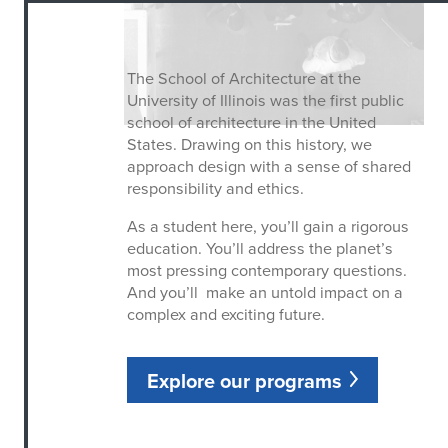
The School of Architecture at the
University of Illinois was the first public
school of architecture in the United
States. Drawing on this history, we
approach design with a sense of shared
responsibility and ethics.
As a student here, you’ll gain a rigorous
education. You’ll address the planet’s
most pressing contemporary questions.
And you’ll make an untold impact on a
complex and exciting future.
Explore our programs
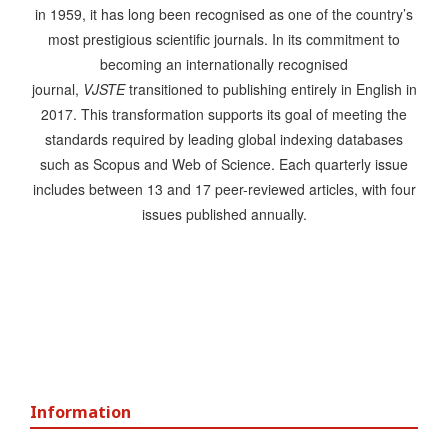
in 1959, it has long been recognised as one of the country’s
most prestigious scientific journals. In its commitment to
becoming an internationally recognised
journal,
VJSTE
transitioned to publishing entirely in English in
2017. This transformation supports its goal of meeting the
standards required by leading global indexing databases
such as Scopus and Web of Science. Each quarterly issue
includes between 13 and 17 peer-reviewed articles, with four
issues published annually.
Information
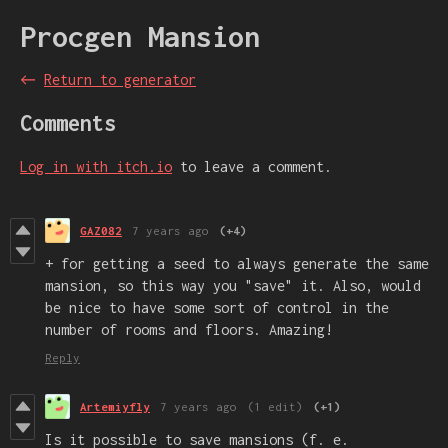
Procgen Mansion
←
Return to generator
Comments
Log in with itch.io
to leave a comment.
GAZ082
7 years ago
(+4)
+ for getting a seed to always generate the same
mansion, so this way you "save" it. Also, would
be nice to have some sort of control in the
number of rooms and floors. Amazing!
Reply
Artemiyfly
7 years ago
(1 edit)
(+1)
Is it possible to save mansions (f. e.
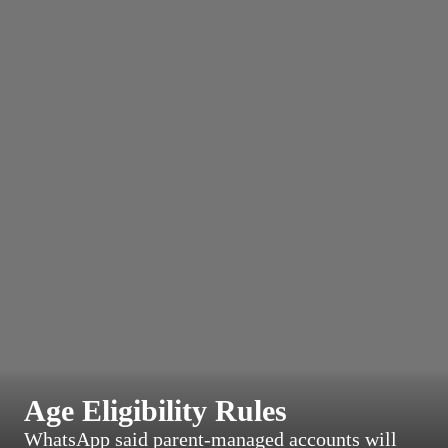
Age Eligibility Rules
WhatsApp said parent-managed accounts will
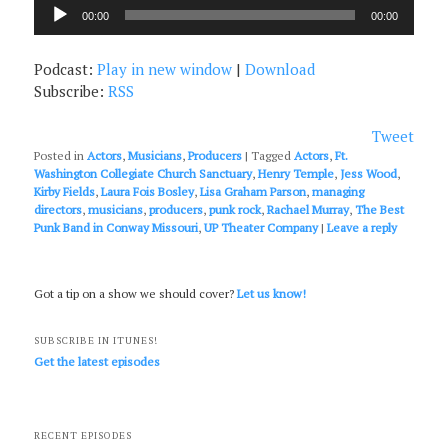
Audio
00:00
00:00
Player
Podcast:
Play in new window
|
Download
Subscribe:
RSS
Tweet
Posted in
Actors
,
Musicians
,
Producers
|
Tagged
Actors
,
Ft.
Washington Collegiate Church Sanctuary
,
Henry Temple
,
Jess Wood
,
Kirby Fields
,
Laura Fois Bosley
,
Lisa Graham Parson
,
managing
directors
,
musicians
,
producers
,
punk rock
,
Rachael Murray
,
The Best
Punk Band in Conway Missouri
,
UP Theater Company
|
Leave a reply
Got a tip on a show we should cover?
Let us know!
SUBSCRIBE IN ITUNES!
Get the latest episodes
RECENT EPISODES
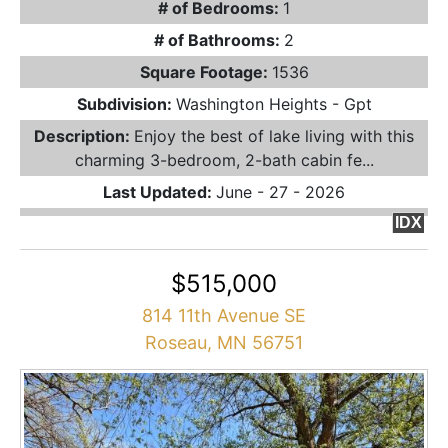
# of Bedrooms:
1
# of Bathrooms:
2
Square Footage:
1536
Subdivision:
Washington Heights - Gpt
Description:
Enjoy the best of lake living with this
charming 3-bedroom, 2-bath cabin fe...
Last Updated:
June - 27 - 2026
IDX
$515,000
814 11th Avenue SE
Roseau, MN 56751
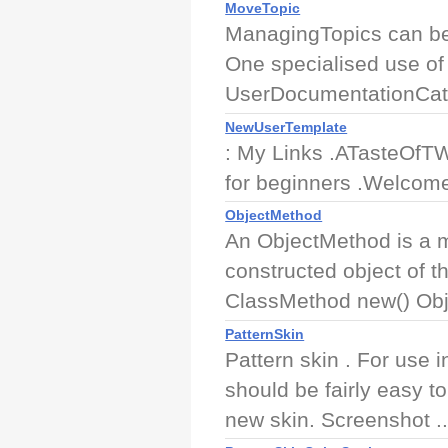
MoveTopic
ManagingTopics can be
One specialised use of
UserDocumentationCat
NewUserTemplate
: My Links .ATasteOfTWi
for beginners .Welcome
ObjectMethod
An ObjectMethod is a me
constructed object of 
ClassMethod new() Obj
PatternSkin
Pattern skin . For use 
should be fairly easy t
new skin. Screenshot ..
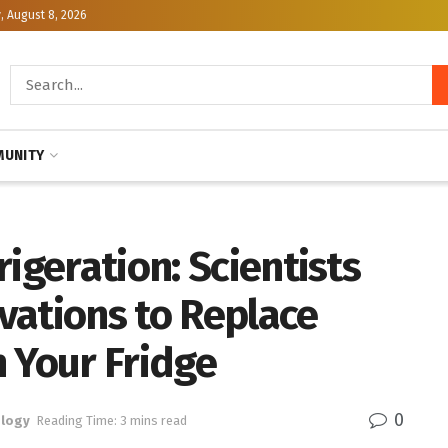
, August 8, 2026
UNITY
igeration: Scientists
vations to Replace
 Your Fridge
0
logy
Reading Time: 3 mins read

- [TASK REQUIREMENTS]
Reproduce the entries from their start through the line containing "Explore our programs", changing "rigorous" to "demanding" and leaving everything else unchanged. Omit the pictures.

- [OUTPUT FOR THIS TASK]
The School of Architecture at the
University of Illinois was the first public
school of architecture in the United
States. Drawing on this history, we
approach design with a sense of shared
responsibility and ethics.
As a student here, you’ll gain a demanding
education. You’ll address the planet’s
most pressing contemporary questions.
And you’ll make an untold impact on a
complex and exciting future.
Explore our programs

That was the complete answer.